Douglas Forrest the architect, with Kit Martin, of the 1980s conversion produced a timeline of the architectural history of the house, complete with floor plans and drawings.
The collegiate canons’ house was enlarged with a rectangular block in the early 1600s and in 1668 a tower block was added to house the staircase. Further extensions were added during the eighteenth century, and in the mid nineteenth century the exterior of the house was altered by the addition of Victorian turrets and other Scottish baronial features.
In 1701, the son of the third Earl of Findlater was created first Earl of Seafield and began extensions and improvements to the house; his son continued with developments to the house and the estate.The architect William Adam and his sons James and John were involved in these alterations. In 1744/5 William Adam designed the imposing bridge to the west of the house which spans the Cullen Burn. It has a single arch with a span of about 80ft and a height of 64ft .James and John Adam worked on the house between 1764 and 69, installing the main staircase and the gatehouse. John Baxter made other modifications. Both Robert Adam and James Playfair produced plans for a completely new house but these were not carried out. David Bryce carried out extensive remodelling from 1858 to 1868 in the Scottish Baronial style.

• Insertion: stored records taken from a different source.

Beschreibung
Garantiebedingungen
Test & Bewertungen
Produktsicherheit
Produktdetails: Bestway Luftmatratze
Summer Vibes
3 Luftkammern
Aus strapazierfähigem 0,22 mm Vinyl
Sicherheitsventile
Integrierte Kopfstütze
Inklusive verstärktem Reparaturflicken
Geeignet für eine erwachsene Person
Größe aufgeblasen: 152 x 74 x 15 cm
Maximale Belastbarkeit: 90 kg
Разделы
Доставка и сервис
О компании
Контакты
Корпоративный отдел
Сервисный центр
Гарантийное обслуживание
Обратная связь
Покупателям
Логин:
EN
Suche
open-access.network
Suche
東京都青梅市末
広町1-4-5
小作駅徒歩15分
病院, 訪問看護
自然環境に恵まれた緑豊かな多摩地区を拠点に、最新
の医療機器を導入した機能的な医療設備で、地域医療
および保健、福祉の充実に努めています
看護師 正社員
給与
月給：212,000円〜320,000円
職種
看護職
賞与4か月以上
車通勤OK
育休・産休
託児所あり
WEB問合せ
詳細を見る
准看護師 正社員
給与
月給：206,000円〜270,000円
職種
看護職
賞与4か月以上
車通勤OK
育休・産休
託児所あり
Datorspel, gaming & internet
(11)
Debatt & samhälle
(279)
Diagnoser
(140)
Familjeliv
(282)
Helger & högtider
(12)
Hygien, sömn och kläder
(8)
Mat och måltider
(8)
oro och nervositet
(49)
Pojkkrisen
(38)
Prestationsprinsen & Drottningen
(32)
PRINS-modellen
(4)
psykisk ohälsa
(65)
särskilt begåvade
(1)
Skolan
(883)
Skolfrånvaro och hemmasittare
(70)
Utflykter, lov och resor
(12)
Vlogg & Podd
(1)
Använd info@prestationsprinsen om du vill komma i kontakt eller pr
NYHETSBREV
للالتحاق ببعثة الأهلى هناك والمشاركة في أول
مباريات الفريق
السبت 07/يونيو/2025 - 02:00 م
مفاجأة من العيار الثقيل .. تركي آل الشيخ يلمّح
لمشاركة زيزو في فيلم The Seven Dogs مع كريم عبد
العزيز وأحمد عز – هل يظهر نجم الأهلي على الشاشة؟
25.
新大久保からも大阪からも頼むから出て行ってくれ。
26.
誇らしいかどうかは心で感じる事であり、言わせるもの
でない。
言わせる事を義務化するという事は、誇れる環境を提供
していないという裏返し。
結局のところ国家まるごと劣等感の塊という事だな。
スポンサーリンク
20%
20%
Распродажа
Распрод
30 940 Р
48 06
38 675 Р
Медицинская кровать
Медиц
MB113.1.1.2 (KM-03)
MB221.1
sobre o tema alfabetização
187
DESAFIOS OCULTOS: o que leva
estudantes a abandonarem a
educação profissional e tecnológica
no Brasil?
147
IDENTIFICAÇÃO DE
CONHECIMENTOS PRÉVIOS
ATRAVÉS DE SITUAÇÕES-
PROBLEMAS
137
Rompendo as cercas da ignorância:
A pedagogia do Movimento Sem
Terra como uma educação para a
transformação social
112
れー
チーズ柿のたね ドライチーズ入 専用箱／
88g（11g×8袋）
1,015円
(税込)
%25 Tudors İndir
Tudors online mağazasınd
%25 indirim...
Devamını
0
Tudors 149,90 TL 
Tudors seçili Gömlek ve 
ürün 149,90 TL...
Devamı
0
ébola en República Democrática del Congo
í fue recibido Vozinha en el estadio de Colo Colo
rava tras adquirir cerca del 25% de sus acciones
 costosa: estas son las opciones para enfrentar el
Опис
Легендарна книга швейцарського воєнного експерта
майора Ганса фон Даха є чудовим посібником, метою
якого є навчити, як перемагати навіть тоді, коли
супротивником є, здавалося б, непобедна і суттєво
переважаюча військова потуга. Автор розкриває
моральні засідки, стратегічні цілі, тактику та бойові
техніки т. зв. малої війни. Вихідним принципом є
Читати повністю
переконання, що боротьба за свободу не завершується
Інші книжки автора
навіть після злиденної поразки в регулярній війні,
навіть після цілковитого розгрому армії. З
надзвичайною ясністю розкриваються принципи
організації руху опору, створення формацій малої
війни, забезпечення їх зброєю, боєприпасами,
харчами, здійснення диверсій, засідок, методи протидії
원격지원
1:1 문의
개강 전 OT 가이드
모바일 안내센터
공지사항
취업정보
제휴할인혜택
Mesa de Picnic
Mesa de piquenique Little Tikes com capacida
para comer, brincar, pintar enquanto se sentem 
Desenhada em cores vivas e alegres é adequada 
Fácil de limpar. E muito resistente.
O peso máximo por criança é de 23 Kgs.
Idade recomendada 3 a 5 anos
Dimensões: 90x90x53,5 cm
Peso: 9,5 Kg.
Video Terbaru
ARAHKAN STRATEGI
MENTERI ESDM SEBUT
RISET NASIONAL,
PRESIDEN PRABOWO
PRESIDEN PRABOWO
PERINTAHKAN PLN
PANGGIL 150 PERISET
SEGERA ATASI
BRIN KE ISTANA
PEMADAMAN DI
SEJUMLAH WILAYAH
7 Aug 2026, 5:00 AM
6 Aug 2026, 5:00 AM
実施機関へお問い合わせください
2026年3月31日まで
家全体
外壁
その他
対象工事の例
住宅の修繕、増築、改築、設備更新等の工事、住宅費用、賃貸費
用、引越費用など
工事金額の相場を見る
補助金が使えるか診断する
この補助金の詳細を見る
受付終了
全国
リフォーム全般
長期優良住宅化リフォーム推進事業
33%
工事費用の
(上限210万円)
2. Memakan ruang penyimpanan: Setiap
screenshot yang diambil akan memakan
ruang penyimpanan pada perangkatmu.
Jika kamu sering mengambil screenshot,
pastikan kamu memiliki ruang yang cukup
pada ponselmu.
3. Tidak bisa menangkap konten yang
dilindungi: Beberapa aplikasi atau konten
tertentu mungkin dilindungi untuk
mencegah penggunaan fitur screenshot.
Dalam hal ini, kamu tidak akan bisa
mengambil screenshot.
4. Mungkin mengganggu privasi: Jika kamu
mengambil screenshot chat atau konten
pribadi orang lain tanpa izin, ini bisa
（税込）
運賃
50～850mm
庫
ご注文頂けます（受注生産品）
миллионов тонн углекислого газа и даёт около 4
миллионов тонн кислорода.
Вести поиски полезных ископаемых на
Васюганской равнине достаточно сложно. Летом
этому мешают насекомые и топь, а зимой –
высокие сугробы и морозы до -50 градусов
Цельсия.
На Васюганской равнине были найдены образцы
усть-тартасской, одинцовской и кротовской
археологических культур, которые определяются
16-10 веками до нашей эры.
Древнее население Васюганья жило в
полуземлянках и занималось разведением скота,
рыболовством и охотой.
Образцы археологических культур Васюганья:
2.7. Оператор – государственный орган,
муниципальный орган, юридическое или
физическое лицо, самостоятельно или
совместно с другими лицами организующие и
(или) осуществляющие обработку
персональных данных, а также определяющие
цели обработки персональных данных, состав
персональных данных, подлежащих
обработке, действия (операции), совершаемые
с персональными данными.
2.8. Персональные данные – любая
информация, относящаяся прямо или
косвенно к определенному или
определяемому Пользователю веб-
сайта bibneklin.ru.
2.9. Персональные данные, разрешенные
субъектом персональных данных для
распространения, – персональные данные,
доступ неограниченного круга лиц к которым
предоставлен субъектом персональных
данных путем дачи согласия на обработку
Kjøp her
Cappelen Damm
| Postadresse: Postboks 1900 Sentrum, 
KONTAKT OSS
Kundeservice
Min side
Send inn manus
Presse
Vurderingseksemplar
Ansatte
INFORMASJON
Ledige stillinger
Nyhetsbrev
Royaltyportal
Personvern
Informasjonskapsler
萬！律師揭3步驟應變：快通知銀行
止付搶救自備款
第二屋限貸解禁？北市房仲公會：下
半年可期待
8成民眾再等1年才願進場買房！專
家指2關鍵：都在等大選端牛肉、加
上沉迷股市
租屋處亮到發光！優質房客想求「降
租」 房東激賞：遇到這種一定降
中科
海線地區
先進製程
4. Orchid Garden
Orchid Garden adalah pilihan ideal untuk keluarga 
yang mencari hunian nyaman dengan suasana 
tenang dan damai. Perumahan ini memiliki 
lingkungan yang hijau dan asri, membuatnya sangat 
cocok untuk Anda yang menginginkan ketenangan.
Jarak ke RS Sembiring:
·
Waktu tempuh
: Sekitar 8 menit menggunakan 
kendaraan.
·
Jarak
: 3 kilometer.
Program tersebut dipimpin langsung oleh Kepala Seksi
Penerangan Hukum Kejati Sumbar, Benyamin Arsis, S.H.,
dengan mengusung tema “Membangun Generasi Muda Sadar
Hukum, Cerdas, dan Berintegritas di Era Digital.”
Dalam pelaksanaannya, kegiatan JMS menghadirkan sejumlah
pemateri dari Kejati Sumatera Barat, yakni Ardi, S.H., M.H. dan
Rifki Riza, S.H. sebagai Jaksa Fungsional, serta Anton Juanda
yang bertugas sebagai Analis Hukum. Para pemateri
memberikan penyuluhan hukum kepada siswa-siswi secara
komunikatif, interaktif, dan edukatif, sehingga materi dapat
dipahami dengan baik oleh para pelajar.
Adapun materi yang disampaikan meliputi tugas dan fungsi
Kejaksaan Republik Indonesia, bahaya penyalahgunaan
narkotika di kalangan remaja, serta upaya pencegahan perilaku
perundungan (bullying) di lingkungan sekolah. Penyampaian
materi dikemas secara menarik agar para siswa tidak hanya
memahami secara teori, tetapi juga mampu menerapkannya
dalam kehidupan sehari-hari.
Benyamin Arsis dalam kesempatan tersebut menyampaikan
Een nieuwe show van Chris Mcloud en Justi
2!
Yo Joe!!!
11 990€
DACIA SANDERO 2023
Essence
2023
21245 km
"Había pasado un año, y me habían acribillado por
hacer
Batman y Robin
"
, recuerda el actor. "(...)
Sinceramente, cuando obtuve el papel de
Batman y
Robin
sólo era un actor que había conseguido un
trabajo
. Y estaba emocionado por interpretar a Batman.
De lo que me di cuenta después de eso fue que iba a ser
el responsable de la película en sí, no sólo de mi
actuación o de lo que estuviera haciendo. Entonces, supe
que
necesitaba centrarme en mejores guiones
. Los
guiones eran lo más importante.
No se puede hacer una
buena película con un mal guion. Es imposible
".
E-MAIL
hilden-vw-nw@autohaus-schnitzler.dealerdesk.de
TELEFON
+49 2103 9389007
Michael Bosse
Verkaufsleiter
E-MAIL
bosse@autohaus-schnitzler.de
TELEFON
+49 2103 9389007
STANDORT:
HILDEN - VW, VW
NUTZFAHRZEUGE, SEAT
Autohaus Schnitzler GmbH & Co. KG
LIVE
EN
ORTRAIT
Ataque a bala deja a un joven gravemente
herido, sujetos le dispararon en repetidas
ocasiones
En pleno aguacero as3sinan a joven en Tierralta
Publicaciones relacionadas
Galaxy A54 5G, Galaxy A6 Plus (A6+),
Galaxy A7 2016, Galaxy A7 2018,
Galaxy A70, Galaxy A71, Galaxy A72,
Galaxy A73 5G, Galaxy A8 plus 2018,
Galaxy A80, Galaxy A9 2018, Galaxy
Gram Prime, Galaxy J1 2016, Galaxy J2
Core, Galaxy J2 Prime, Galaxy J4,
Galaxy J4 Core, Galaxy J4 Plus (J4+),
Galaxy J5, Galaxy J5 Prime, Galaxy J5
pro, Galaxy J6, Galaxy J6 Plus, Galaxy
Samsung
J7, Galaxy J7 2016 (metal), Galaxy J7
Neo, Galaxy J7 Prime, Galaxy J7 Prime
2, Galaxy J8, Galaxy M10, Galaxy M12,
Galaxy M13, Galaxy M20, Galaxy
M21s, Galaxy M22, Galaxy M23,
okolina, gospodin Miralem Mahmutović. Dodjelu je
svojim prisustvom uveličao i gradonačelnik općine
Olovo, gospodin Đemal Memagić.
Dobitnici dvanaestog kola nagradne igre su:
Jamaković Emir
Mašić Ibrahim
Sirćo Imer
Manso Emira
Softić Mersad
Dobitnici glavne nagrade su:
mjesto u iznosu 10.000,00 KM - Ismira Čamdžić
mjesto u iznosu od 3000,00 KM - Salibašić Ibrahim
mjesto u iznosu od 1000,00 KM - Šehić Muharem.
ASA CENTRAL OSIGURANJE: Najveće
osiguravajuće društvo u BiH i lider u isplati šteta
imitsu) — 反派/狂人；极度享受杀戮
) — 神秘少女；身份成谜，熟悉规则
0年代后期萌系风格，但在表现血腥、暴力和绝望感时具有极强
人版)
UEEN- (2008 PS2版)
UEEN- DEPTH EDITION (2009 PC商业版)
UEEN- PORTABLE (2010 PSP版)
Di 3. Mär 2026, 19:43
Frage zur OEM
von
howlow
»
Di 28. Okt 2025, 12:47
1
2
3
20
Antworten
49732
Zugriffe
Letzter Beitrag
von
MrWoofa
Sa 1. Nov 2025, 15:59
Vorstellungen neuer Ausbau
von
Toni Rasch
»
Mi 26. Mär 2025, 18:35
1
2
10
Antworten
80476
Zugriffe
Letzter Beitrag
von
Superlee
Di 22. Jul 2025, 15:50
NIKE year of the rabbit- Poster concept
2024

In the last part of his lecture Colin highlighted some quirky and interesting features of the house :
- The names of house painters carved on the window frames
- Some architectural anomalies as a result of architectural salvage for example coats of arms which have nothing to do with the owners of the house
- The fine fireplace of Delft tiles
- The results of a ghost hunt
- The discovery of an ancient length of wall indicating the existence of a much older house
- Speculation on the earlier history of the house, and the transition to the house as it is today..
This was a fascinating account of an extraordinary house, told with great flair and enthusiasm.